I remember a Brother Rogers, from whom I learned the art of business and entrepreneurship (though I confess I shall never be or want to be a millionaire). He encouraged us to collect bags of waste paper and offered free train tickets to boys who would bring in eight bags of waste paper, for recycling, I presume. I gathered up old newspapers and copy books (and even new copy books!) and squeezed them into bulging sacks to ensure my magical ticket to the Dr Harty Cup Colleges Hurling match in which my hero, Jimmy Doyle, would play for famed Thurles CBS Secondary School. My late father and uncle were later to travel around Thurles on a jennet and cart collecting waste paper when the green wave was unheard of.

On one day a week in Scoil Ailbhe a genial army sergeant and PT Instructor used to put us through our paces with physical exercises. Being boys we had great admiration for this impressively built gentleman who not only carried an air of authority and distinction but also displayed good humour. He taught us how to exercise properly for good health and how to march in formation. The culmination of his efforts could be seen at the old Thurles Sportsfield (now Semple Stadium) as we marched with flags and wooden clubs around the sacred sod where hurling legends like Jimmy Doyle, Tony Wall and John Doyle had held us spellbound.

As we marched we formed the letters SCOIL AILBHE and I was relieved to be in the straight line of the letter ‘I.’ I dreaded having to be in the more complicated letters for marching and I had nightmares about my causing consternation if I was assigned to the letter ’S’. Many of us put those early lessons in marching and discipline to good use when we later joined the Boy Scouts, the FCA or the Defence Forces.

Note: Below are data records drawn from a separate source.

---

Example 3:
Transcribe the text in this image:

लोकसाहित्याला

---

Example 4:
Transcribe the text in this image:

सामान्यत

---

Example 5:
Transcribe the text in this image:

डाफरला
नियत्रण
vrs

I wore grey short trousers, a white shirt and a blue tie and felt as elegantly dressed as the movie stars we admired in one of the two cinemas in town, known affectionately as “The Wan Above” and The Wan Below”, depending on which end of the town you were from. In addition to the drill display, we also took part in the school sports day which was great fun, with three-legged races and horse and jockey races that made the Grand National seem a breeze by comparison, as we galloped around on the backs of our classmates, shouting “Giddy up”! and  “Hi  Ho, Trigger!”   

On Wednesdays, we had a matinee featuring movies such as ‘Winchester 73’ and we also laughed to high heaven with Laurel and Hardy or the ever popular ‘Popeye the Sailo’ as we chewed our fruit gums or sucked our gobstoppers bought in the shop around the corner. There were threepenny seats and sixpenny seats and you would definitely make sure you had been a ‘good boy’ the week before in order to have the pocket money not to miss out on this great occasion which was a wonderful escape from our mundane world of exercises and rigid discipline that might at times perhaps, have been too rigid. Those old movies inculcated a great sense of morality in us that no threats of any kind could.  

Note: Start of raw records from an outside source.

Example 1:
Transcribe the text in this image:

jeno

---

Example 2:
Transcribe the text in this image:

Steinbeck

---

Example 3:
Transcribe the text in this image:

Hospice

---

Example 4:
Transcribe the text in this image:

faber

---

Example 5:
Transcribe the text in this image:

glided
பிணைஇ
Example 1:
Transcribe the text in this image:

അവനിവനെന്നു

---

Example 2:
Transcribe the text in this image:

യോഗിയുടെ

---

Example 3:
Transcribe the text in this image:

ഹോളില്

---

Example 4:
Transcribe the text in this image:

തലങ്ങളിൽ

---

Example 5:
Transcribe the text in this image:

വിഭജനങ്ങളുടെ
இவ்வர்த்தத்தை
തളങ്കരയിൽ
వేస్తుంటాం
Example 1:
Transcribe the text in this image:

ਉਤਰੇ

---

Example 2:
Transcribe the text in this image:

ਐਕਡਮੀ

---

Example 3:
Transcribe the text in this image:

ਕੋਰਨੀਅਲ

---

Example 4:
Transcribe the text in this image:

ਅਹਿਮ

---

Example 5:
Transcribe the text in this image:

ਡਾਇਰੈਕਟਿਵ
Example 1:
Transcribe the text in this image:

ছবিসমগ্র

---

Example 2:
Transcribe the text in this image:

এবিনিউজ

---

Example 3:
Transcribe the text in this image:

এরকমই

Simply put, we learned and accepted that the good guy is admired and the baddies get their comeuppance and no more about it. And real men did not strike or act disrespectfully towards the girls or they would have to answer to the ‘boy’ (the good guy or the chap) in no uncertain manner. And everybody had a ‘buddy’ or a ‘buttie’ with whom to share adventures or problems or swap comics and marbles with. Most of all I enjoyed watching the classroom clock as we neared the time to go home and played hurling on the roads or up in the sportsfield. 

Years later, a past pupil confessed to me that he had stolen a menacing-looking new leather strap brought one day into the classroom by a Christian Brother and left in a cupboard. He and his pal, like himself, now dead, bravely nicked the ugly thing after school one afternoon and deposited it in a wall up a laneway in town, where it’s still is, I think!